## What to work on
Give the entries below again exactly. Their pictures are not needed.

.....

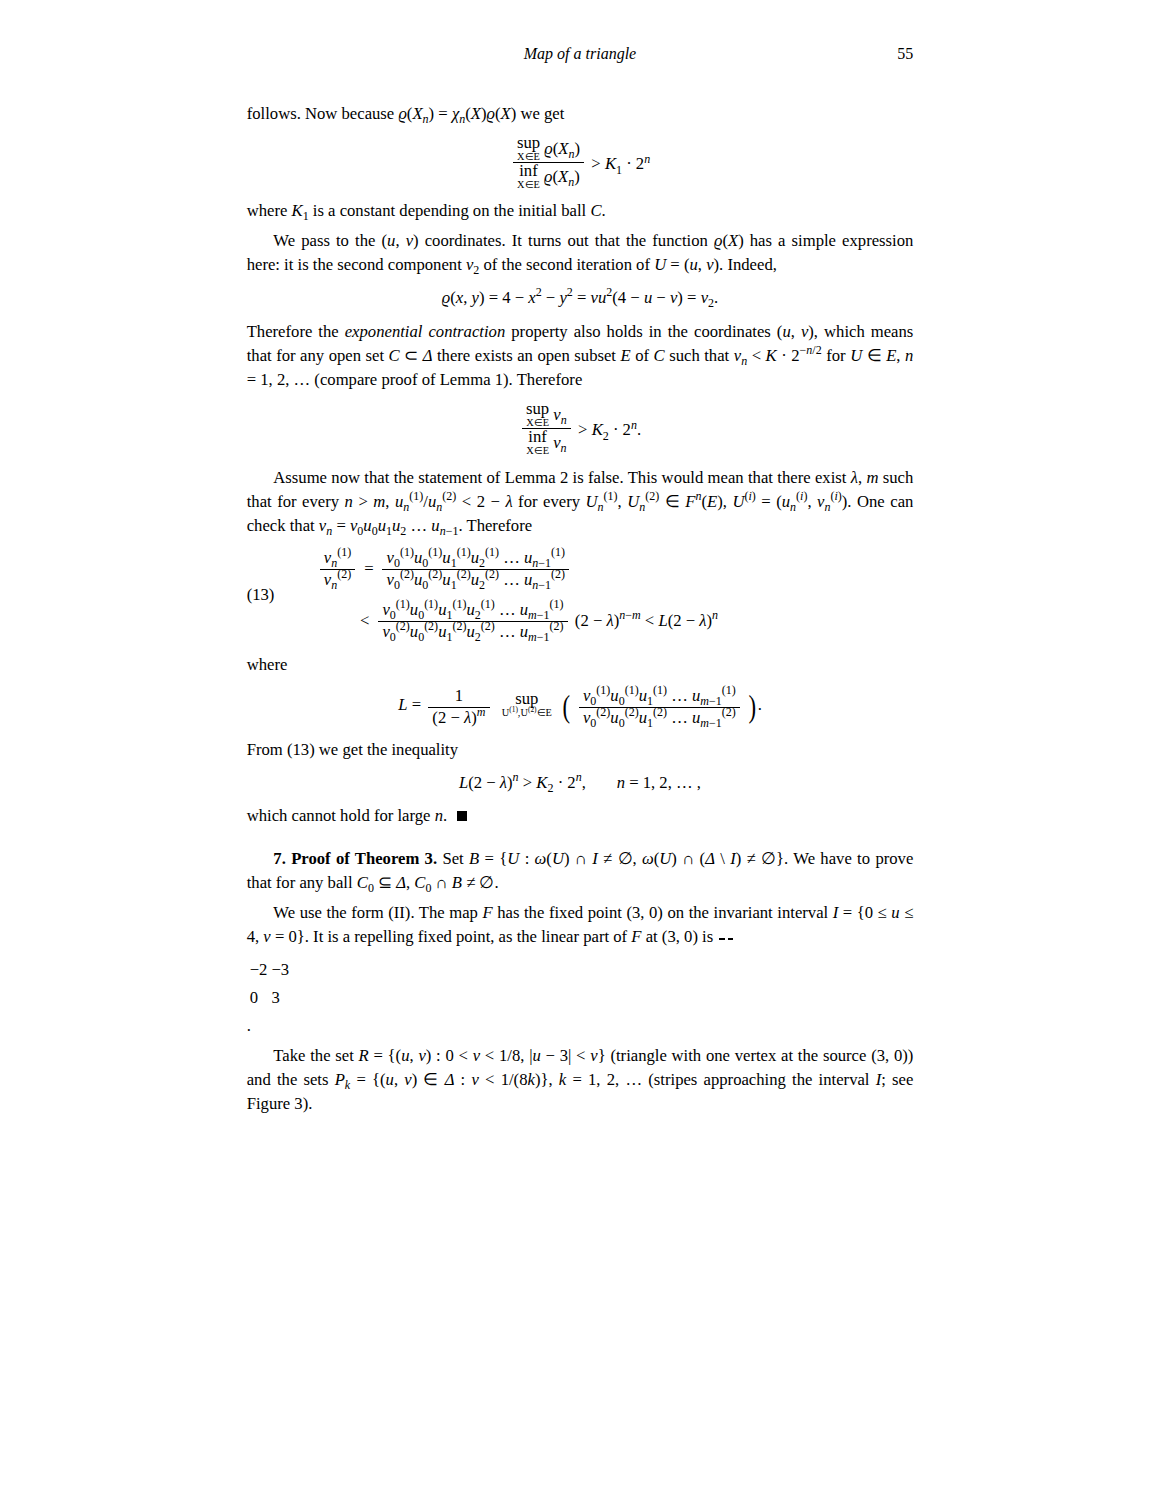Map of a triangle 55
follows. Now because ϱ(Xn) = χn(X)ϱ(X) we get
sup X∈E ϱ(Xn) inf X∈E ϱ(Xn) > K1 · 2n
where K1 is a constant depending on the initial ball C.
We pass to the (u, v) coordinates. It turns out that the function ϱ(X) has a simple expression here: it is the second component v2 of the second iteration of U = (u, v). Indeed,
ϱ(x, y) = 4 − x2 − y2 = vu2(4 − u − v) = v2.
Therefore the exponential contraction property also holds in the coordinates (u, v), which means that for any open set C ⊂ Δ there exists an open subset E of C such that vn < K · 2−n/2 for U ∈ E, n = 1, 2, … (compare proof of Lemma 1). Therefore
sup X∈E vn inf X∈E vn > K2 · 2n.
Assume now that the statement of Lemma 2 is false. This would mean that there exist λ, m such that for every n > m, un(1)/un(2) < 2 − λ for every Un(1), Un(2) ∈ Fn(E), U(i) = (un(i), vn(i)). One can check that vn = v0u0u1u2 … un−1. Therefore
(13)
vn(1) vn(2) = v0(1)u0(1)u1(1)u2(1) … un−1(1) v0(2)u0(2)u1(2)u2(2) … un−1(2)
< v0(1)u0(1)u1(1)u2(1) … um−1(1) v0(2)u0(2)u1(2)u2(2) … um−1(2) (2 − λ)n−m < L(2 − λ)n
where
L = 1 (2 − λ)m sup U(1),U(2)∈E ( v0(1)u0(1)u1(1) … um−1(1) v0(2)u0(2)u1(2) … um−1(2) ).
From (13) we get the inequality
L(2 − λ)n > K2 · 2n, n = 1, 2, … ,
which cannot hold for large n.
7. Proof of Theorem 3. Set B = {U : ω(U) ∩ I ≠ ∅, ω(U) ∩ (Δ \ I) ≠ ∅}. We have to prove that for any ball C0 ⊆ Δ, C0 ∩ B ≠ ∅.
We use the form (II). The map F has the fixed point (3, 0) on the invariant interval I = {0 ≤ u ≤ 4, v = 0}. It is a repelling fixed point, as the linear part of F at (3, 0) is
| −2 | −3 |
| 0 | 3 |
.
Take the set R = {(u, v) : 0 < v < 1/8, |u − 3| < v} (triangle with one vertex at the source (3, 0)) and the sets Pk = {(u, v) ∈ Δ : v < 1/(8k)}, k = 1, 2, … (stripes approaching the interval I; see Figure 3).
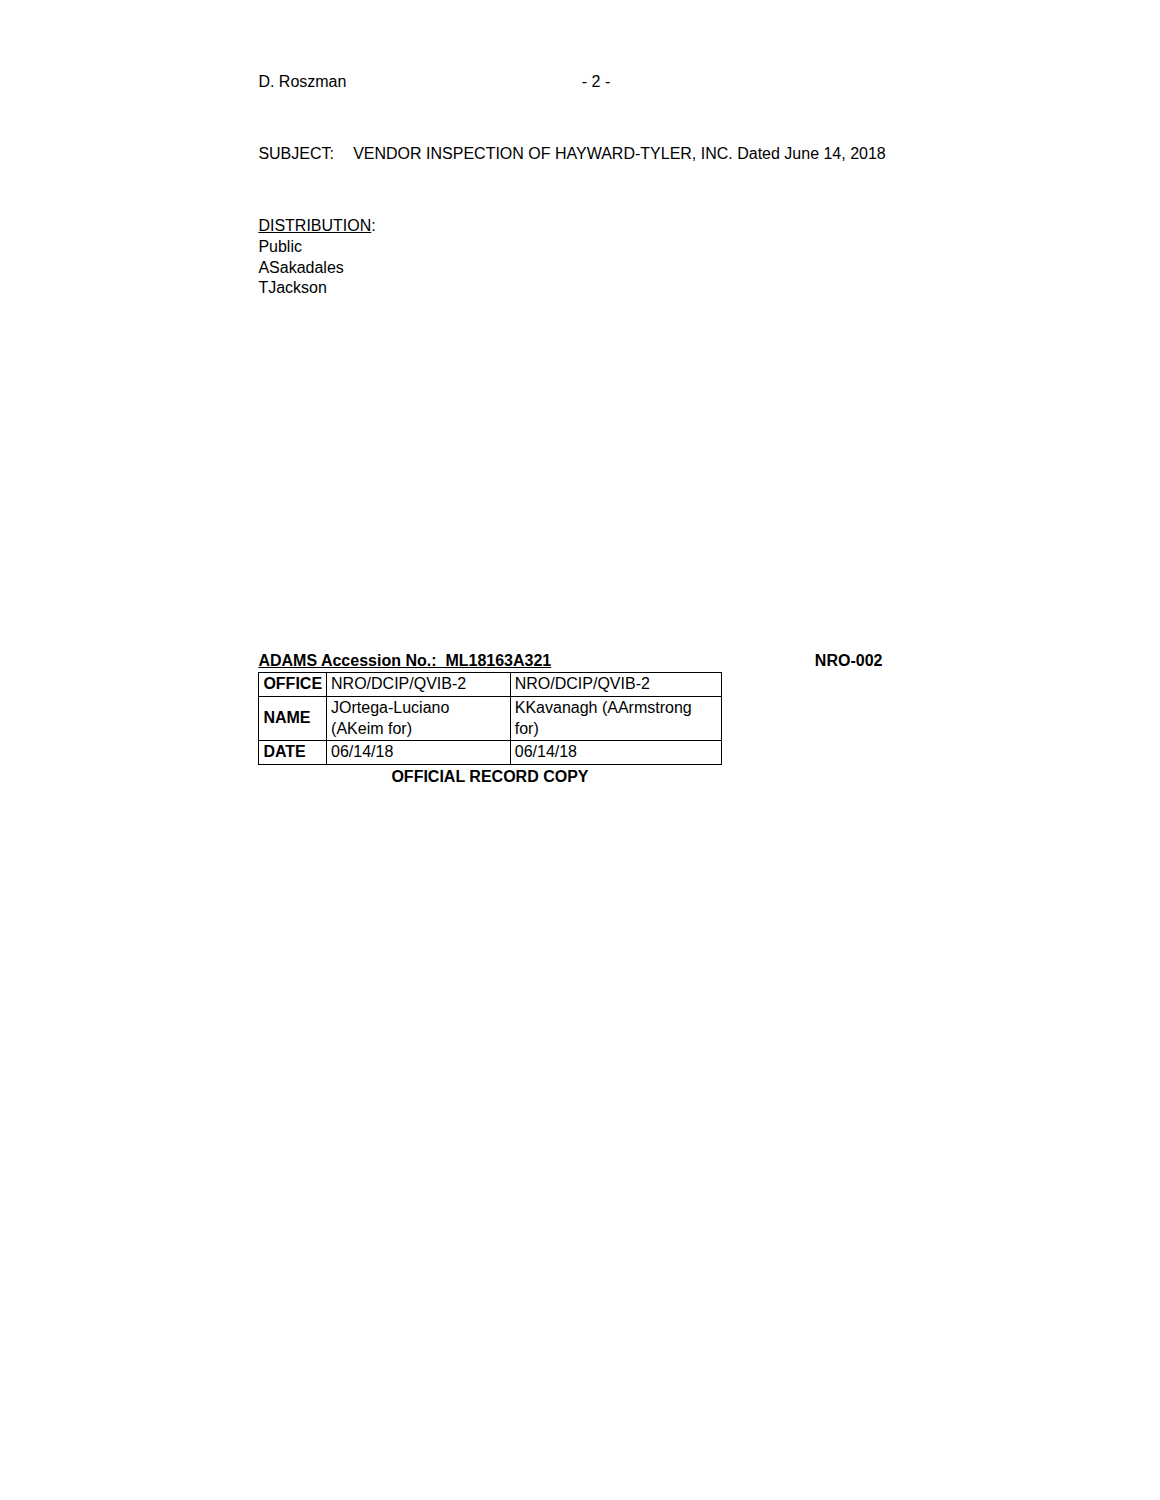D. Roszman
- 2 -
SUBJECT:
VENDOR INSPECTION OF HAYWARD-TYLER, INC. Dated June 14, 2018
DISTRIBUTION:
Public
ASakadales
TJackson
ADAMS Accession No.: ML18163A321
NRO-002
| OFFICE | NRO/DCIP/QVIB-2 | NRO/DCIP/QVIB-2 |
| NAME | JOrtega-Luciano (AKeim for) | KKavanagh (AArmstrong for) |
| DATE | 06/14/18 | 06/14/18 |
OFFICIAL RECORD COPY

.....

## Solution to this problem
Map of a triangle 55
follows. Now because ϱ(Xn) = χn(X)ϱ(X) we get
sup X∈E ϱ(Xn) inf X∈E ϱ(Xn) > K1 · 2n
where K1 is a constant depending on the initial ball C.
We pass to the (u, v) coordinates. It turns out that the function ϱ(X) has a simple expression here: it is the second component v2 of the second iteration of U = (u, v). Indeed,
ϱ(x, y) = 4 − x2 − y2 = vu2(4 − u − v) = v2.
Therefore the exponential contraction property also holds in the coordinates (u, v), which means that for any open set C ⊂ Δ there exists an open subset E of C such that vn < K · 2−n/2 for U ∈ E, n = 1, 2, … (compare proof of Lemma 1). Therefore
sup X∈E vn inf X∈E vn > K2 · 2n.
Assume now that the statement of Lemma 2 is false. This would mean that there exist λ, m such that for every n > m, un(1)/un(2) < 2 − λ for every Un(1), Un(2) ∈ Fn(E), U(i) = (un(i), vn(i)). One can check that vn = v0u0u1u2 … un−1. Therefore
(13)
vn(1) vn(2) = v0(1)u0(1)u1(1)u2(1) … un−1(1) v0(2)u0(2)u1(2)u2(2) … un−1(2)
< v0(1)u0(1)u1(1)u2(1) … um−1(1) v0(2)u0(2)u1(2)u2(2) … um−1(2) (2 − λ)n−m < L(2 − λ)n
where
L = 1 (2 − λ)m sup U(1),U(2)∈E ( v0(1)u0(1)u1(1) … um−1(1) v0(2)u0(2)u1(2) … um−1(2) ).
From (13) we get the inequality
L(2 − λ)n > K2 · 2n, n = 1, 2, … ,
which cannot hold for large n.
7. Proof of Theorem 3. Set B = {U : ω(U) ∩ I ≠ ∅, ω(U) ∩ (Δ \ I) ≠ ∅}. We have to prove that for any ball C0 ⊆ Δ, C0 ∩ B ≠ ∅.
We use the form (II). The map F has the fixed point (3, 0) on the invariant interval I = {0 ≤ u ≤ 4, v = 0}. It is a repelling fixed point, as the linear part of F at (3, 0) is
| −2 | −3 |
| 0 | 3 |
.
Take the set R = {(u, v) : 0 < v < 1/8, |u − 3| < v} (triangle with one vertex at the source (3, 0)) and the sets Pk = {(u, v) ∈ Δ : v < 1/(8k)}, k = 1, 2, … (stripes approaching the interval I; see Figure 3).
D. Roszman
- 2 -
SUBJECT:
VENDOR INSPECTION OF HAYWARD-TYLER, INC. Dated June 14, 2018
DISTRIBUTION:
Public
ASakadales
TJackson
ADAMS Accession No.: ML18163A321
NRO-002
| OFFICE | NRO/DCIP/QVIB-2 | NRO/DCIP/QVIB-2 |
| NAME | JOrtega-Luciano (AKeim for) | KKavanagh (AArmstrong for) |
| DATE | 06/14/18 | 06/14/18 |
OFFICIAL RECORD COPY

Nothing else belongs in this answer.